§ Task material:
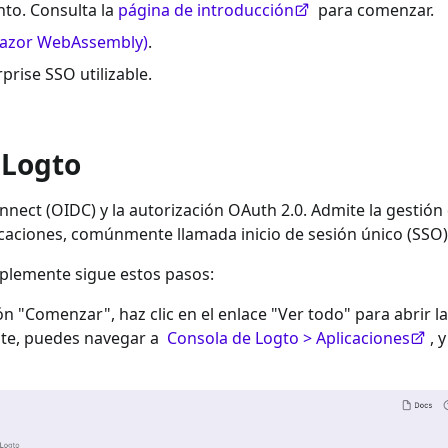
to. Consulta la
página de introducción
para comenzar.
Blazor WebAssembly)
.
prise SSO
utilizable.
 Logto
nect (OIDC) y la autorización OAuth 2.0. Admite la gestión
icaciones, comúnmente llamada inicio de sesión único (SSO)
mplemente sigue estos pasos:
ión "Comenzar", haz clic en el enlace "Ver todo" para abrir la
nte, puedes navegar a
Consola de Logto > Aplicaciones
, 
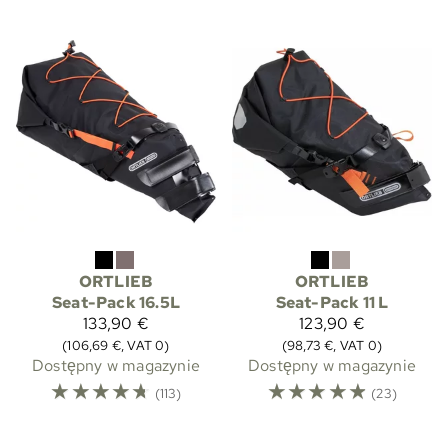
ORTLIEB
ORTLIEB
Seat-Pack 16.5L
Seat-Pack 11 L
133,90 €
123,90 €
(106,69 €, VAT 0)
(98,73 €, VAT 0)
Dostępny w magazynie
Dostępny w magazynie
☆
☆
☆
☆
☆
☆
☆
☆
☆
☆
(113)
(23)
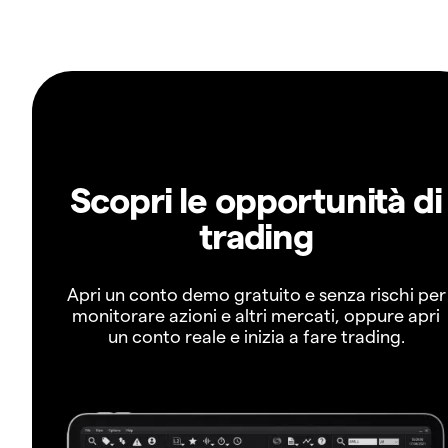
Scopri le opportunità di
trading
Apri un conto demo gratuito e senza rischi per
monitorare azioni e altri mercati, oppure apri
un conto reale e inizia a fare trading.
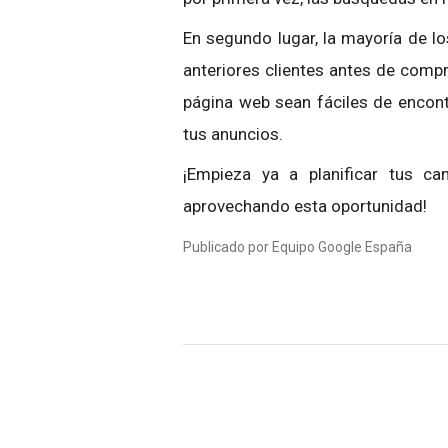
En segundo lugar, la mayoría de 
anteriores clientes antes de compr
página web sean fáciles de encont
tus anuncios.
¡Empieza ya a planificar tus c
aprovechando esta oportunidad!
Publicado por Equipo Google España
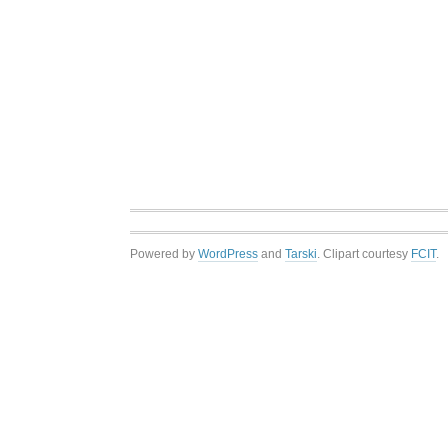
Powered by
WordPress
and
Tarski
. Clipart courtesy
FCIT
.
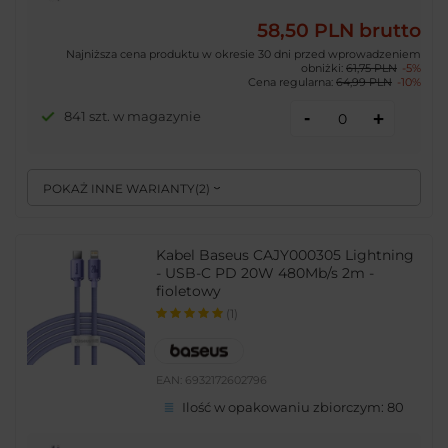
58,50 PLN
brutto
Najniższa cena produktu w okresie 30 dni przed wprowadzeniem
obniżki:
61,75 PLN
-5%
Cena regularna:
64,99 PLN
-10%
-
841 szt. w magazynie
+
POKAŻ INNE WARIANTY
(
2
)
Kabel Baseus CAJY000305 Lightning
- USB-C PD 20W 480Mb/s 2m -
fioletowy
(1)
EAN:
6932172602796
Ilość w opakowaniu zbiorczym:
80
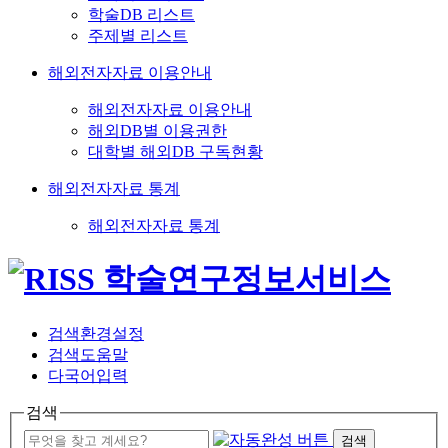
학술DB 리스트
주제별 리스트
해외전자자료 이용안내
해외전자자료 이용안내
해외DB별 이용권한
대학별 해외DB 구독현황
해외전자자료 통계
해외전자자료 통계
검색환경설정
검색도움말
다국어입력
검색
검색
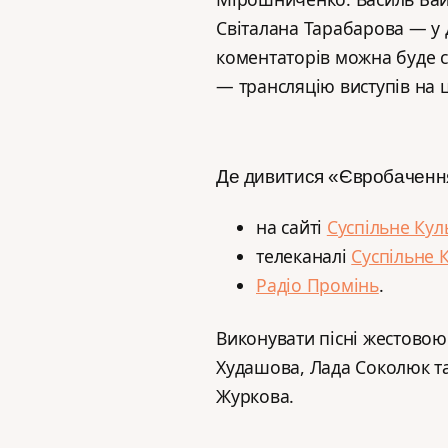
Світалана Тарабарова — у 
коментаторів можна буде с
— трансляцію виступів на 
Де дивитися «Євробаченн
на сайті
Суспільне Кул
телеканалі
Суспільне 
Радіо Промінь
.
Виконувати пісні жестовою 
Худашова, Лада Соколюк та
Журкова.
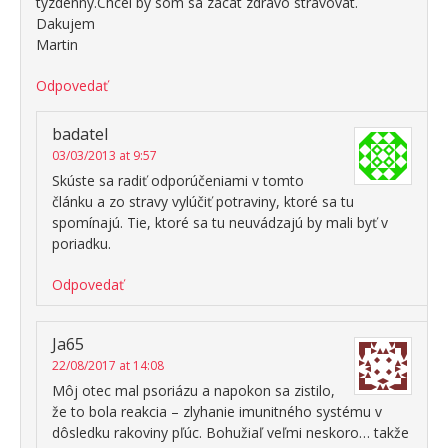
tyzdenny.Chcel by som sa zacat zdravo stravovat.
Dakujem
Martin
Odpovedať
badatel
03/03/2013 at 9:57
Skúste sa radiť odporúčeniami v tomto
článku a zo stravy vylúčiť potraviny, ktoré sa tu
spomínajú. Tie, ktoré sa tu neuvádzajú by mali byť v
poriadku.
Odpovedať
Ja65
22/08/2017 at 14:08
Môj otec mal psoriázu a napokon sa zistilo,
že to bola reakcia – zlyhanie imunitného systému v
dôsledku rakoviny pľúc. Bohužiaľ veľmi neskoro… takže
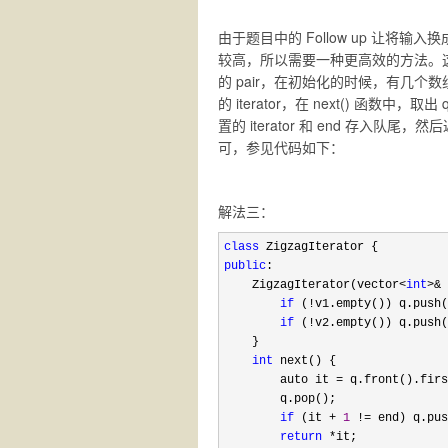
由于题目中的 Follow up 让
较高，所以需要一种更高效的方法。这里可以采用
的 pair，在初始化的时候，有几个数组就
的 iterator，在 next() 函数中，取
置的 iterator 和 end 存入队尾
可，参见代码如下：
解法三：
class
public
:

    ZigzagIterator(vector
<
int
>& 
if
 (!
v1.empty()) q.push(
if
 (!
v2.empty()) q.push(
    }

int
 next() {

        auto it 
= q.front().firs
        q.pop();

if
 (it + 
1
 != end) q.pus
return
 *
it;
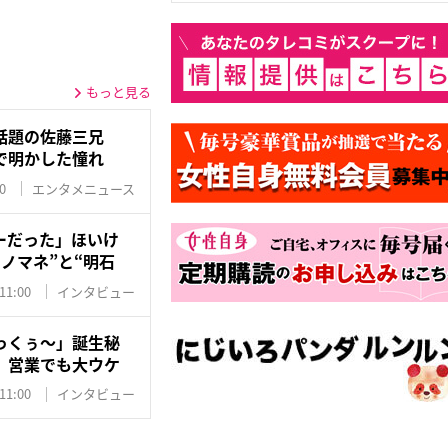
もっと見る
話題の佐藤三兄
で明かした憧れ
0
エンタメニュース
ーだった」ほいけ
ノマネ”と“明石
11:00
インタビュー
っくぅ〜」誕生秘
 営業でも大ウケ
11:00
インタビュー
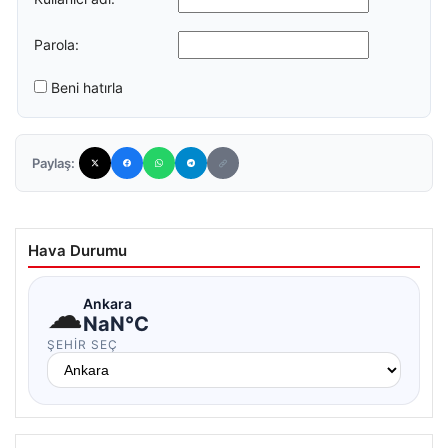
Parola:
Beni hatırla
Paylaş:
Hava Durumu
☁
Ankara
NaN°C
ŞEHIR SEÇ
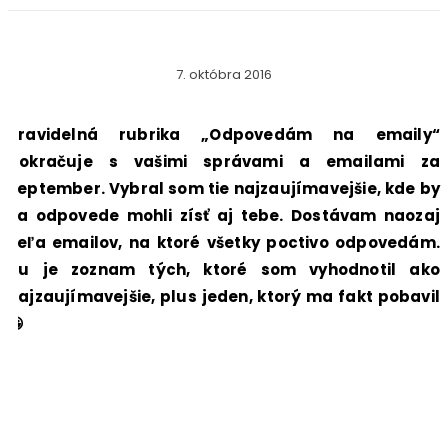
7. októbra 2016
Pravidelná rubrika „Odpovedám na emaily“
pokračuje s vašimi správami a emailami za
september. Vybral som tie najzaujímavejšie, kde by
sa odpovede mohli zísť aj tebe. Dostávam naozaj
veľa emailov, na ktoré všetky poctivo odpovedám.
Tu je zoznam tých, ktoré som vyhodnotil ako
najzaujímavejšie, plus jeden, ktorý ma fakt pobavil
😀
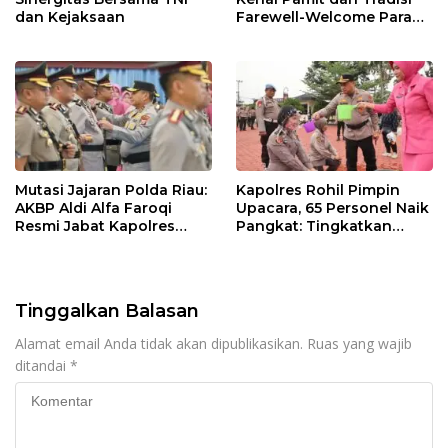
dan Kejaksaan
Farewell-Welcome Parade
Kapolres, AKBP Aldi Alfa
Faroqi Resmi Menjabat
Mutasi Jajaran Polda Riau:
Kapolres Rohil Pimpin
AKBP Aldi Alfa Faroqi
Upacara, 65 Personel Naik
Resmi Jabat Kapolres
Pangkat: Tingkatkan
Rohil, Gantikan AKBP Isa
Profesionalisme &
Imam Syahroni
Pelayanan
Tinggalkan Balasan
Alamat email Anda tidak akan dipublikasikan.
Ruas yang wajib
ditandai
*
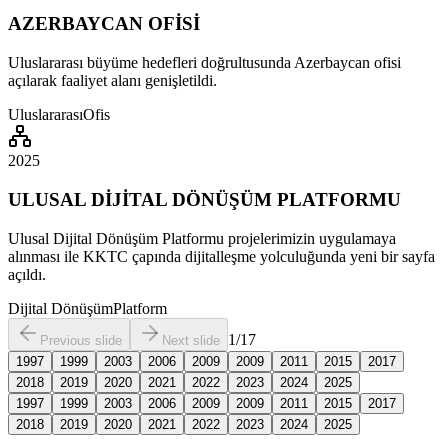
AZERBAYCAN OFİSİ
Uluslararası büyüme hedefleri doğrultusunda Azerbaycan ofisi
açılarak faaliyet alanı genişletildi.
Uluslararası
Ofis
2025
ULUSAL DİJİTAL DÖNÜŞÜM PLATFORMU
Ulusal Dijital Dönüşüm Platformu projelerimizin uygulamaya
alınması ile KKTC çapında dijitalleşme yolculuğunda yeni bir sayfa
açıldı.
Dijital Dönüşüm
Platform
1
/
17
Previous slide
Next slide
1997
1999
2003
2006
2009
2009
2011
2015
2017
2018
2019
2020
2021
2022
2023
2024
2025
1997
1999
2003
2006
2009
2009
2011
2015
2017
2018
2019
2020
2021
2022
2023
2024
2025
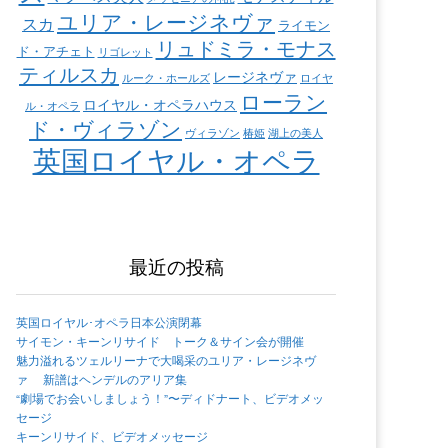
ユリア・レージネヴァ
スカ
ライモン
リュドミラ・モナス
ド・アチェト
リゴレット
ティルスカ
レージネヴァ
ルーク・ホールズ
ロイヤ
ローラン
ロイヤル・オペラハウス
ル・オペラ
ド・ヴィラゾン
ヴィラゾン
椿姫
湖上の美人
英国ロイヤル・オペラ
最近の投稿
英国ロイヤル･オペラ日本公演閉幕
サイモン・キーンリサイド トーク＆サイン会が開催
魅力溢れるツェルリーナで大喝采のユリア・レージネヴ
ァ 新譜はヘンデルのアリア集
“劇場でお会いしましょう！”〜ディドナート、ビデオメッ
セージ
キーンリサイド、ビデオメッセージ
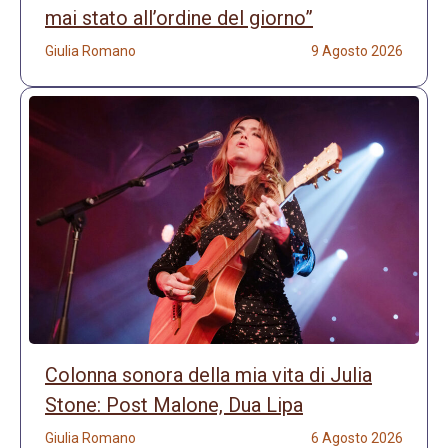
mai stato all’ordine del giorno”
Giulia Romano
9 Agosto 2026
Colonna sonora della mia vita di Julia
Stone: Post Malone, Dua Lipa
Giulia Romano
6 Agosto 2026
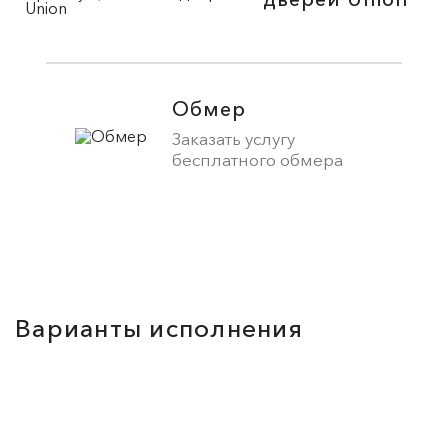
Обмер
Заказать услугу
бесплатного обмера
Варианты исполнения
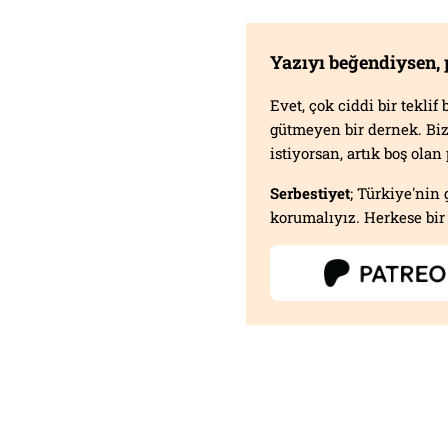
Yazıyı beğendiysen,
Evet, çok ciddi bir tekli
gütmeyen bir dernek. B
istiyorsan, artık boş ola
Serbestiyet
; Türkiye'nin 
korumalıyız. Herkese bir 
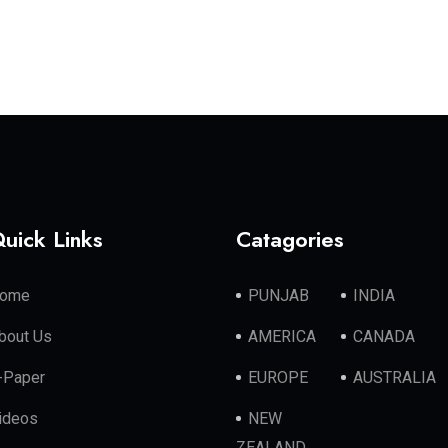
uick Links
Catagories
ome
PUNJAB
INDIA
bout Us
AMERICA
CANADA
-Paper
EUROPE
AUSTRALIA
ideos
NEW
ZEALAND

§ Directive: Return the text read from each picture for all of the items above, line for line and unchanged, and leave the pictures out.

§ Output of the task:
to. Consulta la
página de introducción
para comenzar.
Blazor WebAssembly)
.
prise SSO
utilizable.
 Logto
nect (OIDC) y la autorización OAuth 2.0. Admite la gestión
icaciones, comúnmente llamada inicio de sesión único (SSO)
mplemente sigue estos pasos:
ión "Comenzar", haz clic en el enlace "Ver todo" para abrir la
nte, puedes navegar a
Consola de Logto > Aplicaciones
, 
ORTLIEB
ORTLIEB
Seat-Pack 16.5L
Seat-Pack 11 L
133,90 €
123,90 €
(106,69 €, VAT 0)
(98,73 €, VAT 0)
Dostępny w magazynie
Dostępny w magazynie
☆
☆
☆
☆
☆
☆
☆
☆
☆
☆
(113)
(23)
Scopri le opportunità di
trading
Apri un conto demo gratuito e senza rischi per
monitorare azioni e altri mercati, oppure apri
un conto reale e inizia a fare trading.
En segundo lugar, la mayoría de 
anteriores clientes antes de compr
página web sean fáciles de encont
tus anuncios.
¡Empieza ya a planificar tus c
aprovechando esta oportunidad!
Publicado por Equipo Google España
Powered by
WordPress
and
Tarski
. Clipart courtesy
FCIT
.
58,50 PLN
brutto
Najniższa cena produktu w okresie 30 dni przed wprowadzeniem
obniżki:
61,75 PLN
-5%
Cena regularna:
64,99 PLN
-10%
-
841 szt. w magazynie
+
POKAŻ INNE WARIANTY
(
2
)
Kabel Baseus CAJY000305 Lightning
- USB-C PD 20W 480Mb/s 2m -
fioletowy
(1)
EAN:
6932172602796
Ilość w opakowaniu zbiorczym:
80
학술DB 리스트
주제별 리스트
해외전자자료 이용안내
해외전자자료 이용안내
해외DB별 이용권한
대학별 해외DB 구독현황
해외전자자료 통계
해외전자자료 통계
검색환경설정
검색도움말
다국어입력
검색
검색
Світалана Тарабарова — у 
коментаторів можна буде с
— трансляцію виступів на 
Де дивитися «Євробаченн
на сайті
Суспільне Кул
телеканалі
Суспільне 
Радіо Промінь
.
Виконувати пісні жестовою 
Худашова, Лада Соколюк та
Журкова.
tyzdenny.Chcel by som sa zacat zdravo stravovat.
Dakujem
Martin
Odpovedať
badatel
03/03/2013 at 9:57
Skúste sa radiť odporúčeniami v tomto
článku a zo stravy vylúčiť potraviny, ktoré sa tu
spomínajú. Tie, ktoré sa tu neuvádzajú by mali byť v
poriadku.
Odpovedať
Ja65
22/08/2017 at 14:08
Môj otec mal psoriázu a napokon sa zistilo,
že to bola reakcia – zlyhanie imunitného systému v
dôsledku rakoviny pľúc. Bohužiaľ veľmi neskoro… takže
由于题目中的 Follow up 让
较高，所以需要一种更高效的方法。这里可以采用
的 pair，在初始化的时候，有几个数组就
的 iterator，在 next() 函数中，取
置的 iterator 和 end 存入队尾
可，参见代码如下：
解法三：
class
public
:

    ZigzagIterator(vector
<
int
>& 
if
 (!
v1.empty()) q.push(
if
 (!
v2.empty()) q.push(
    }

int
 next() {

        auto it 
= q.front().firs
        q.pop();

if
 (it + 
1
 != end) q.pus
return
 *
it;
もっと見る
話題の佐藤三兄
で明かした憧れ
0
エンタメニュース
ーだった」ほいけ
ノマネ”と“明石
11:00
インタビュー
っくぅ〜」誕生秘
 営業でも大ウケ
11:00
インタビュー
Parola:
Beni hatırla
Paylaş:
Hava Durumu
☁
Ankara
NaN°C
ŞEHIR SEÇ
7. októbra 2016
Pravidelná rubrika „Odpovedám na emaily“
pokračuje s vašimi správami a emailami za
september. Vybral som tie najzaujímavejšie, kde by
sa odpovede mohli zísť aj tebe. Dostávam naozaj
veľa emailov, na ktoré všetky poctivo odpovedám.
Tu je zoznam tých, ktoré som vyhodnotil ako
najzaujímavejšie, plus jeden, ktorý ma fakt pobavil
😀
dan Kejaksaan
Farewell-Welcome Parade
Kapolres, AKBP Aldi Alfa
Faroqi Resmi Menjabat
Mutasi Jajaran Polda Riau:
Kapolres Rohil Pimpin
AKBP Aldi Alfa Faroqi
Upacara, 65 Personel Naik
Resmi Jabat Kapolres
Pangkat: Tingkatkan
Rohil, Gantikan AKBP Isa
Profesionalisme &
Imam Syahroni
Pelayanan
Tinggalkan Balasan
Alamat email Anda tidak akan dipublikasikan.
Ruas yang wajib
ditandai
*
AZERBAYCAN OFİSİ
Uluslararası büyüme hedefleri doğrultusunda Azerbaycan ofisi
açılarak faaliyet alanı genişletildi.
Uluslararası
Ofis
2025
ULUSAL DİJİTAL DÖNÜŞÜM PLATFORMU
Ulusal Dijital Dönüşüm Platformu projelerimizin uygulamaya
alınması ile KKTC çapında dijitalleşme yolculuğunda yeni bir sayfa
açıldı.
Dijital Dönüşüm
Platform
1
/
17
Previous slide
Next slide
1997
1999
2003
2006
2009
2009
2011
2015
2017
2018
2019
2020
2021
2022
2023
2024
2025
1997
1999
2003
2006
2009
2009
2011
2015
2017
2018
2019
2020
2021
2022
2023
2024
2025
ユリア・レージネヴァ
スカ
ライモン
リュドミラ・モナス
ド・アチェト
リゴレット
ティルスカ
レージネヴァ
ルーク・ホールズ
ロイヤ
ローラン
ロイヤル・オペラハウス
ル・オペラ
ド・ヴィラゾン
ヴィラゾン
椿姫
湖上の美人
英国ロイヤル・オペラ
最近の投稿
英国ロイヤル･オペラ日本公演閉幕
サイモン・キーンリサイド トーク＆サイン会が開催
魅力溢れるツェルリーナで大喝采のユリア・レージネヴ
ァ 新譜はヘンデルのアリア集
“劇場でお会いしましょう！”〜ディドナート、ビデオメッ
セージ
キーンリサイド、ビデオメッセージ
mai stato all’ordine del giorno”
Giulia Romano
9 Agosto 2026
Colonna sonora della mia vita di Julia
Stone: Post Malone, Dua Lipa
Giulia Romano
6 Agosto 2026
Обмер
Заказать услугу
бесплатного обмера
Варианты исполнения
Yazıyı beğendiysen,
Evet, çok ciddi bir tekli
gütmeyen bir dernek. B
istiyorsan, artık boş ola
Serbestiyet
; Türkiye'nin 
korumalıyız. Herkese bir 
uick Links
Catagories
ome
PUNJAB
INDIA
bout Us
AMERICA
CANADA
-Paper
EUROPE
AUSTRALIA
ideos
NEW
ZEALAND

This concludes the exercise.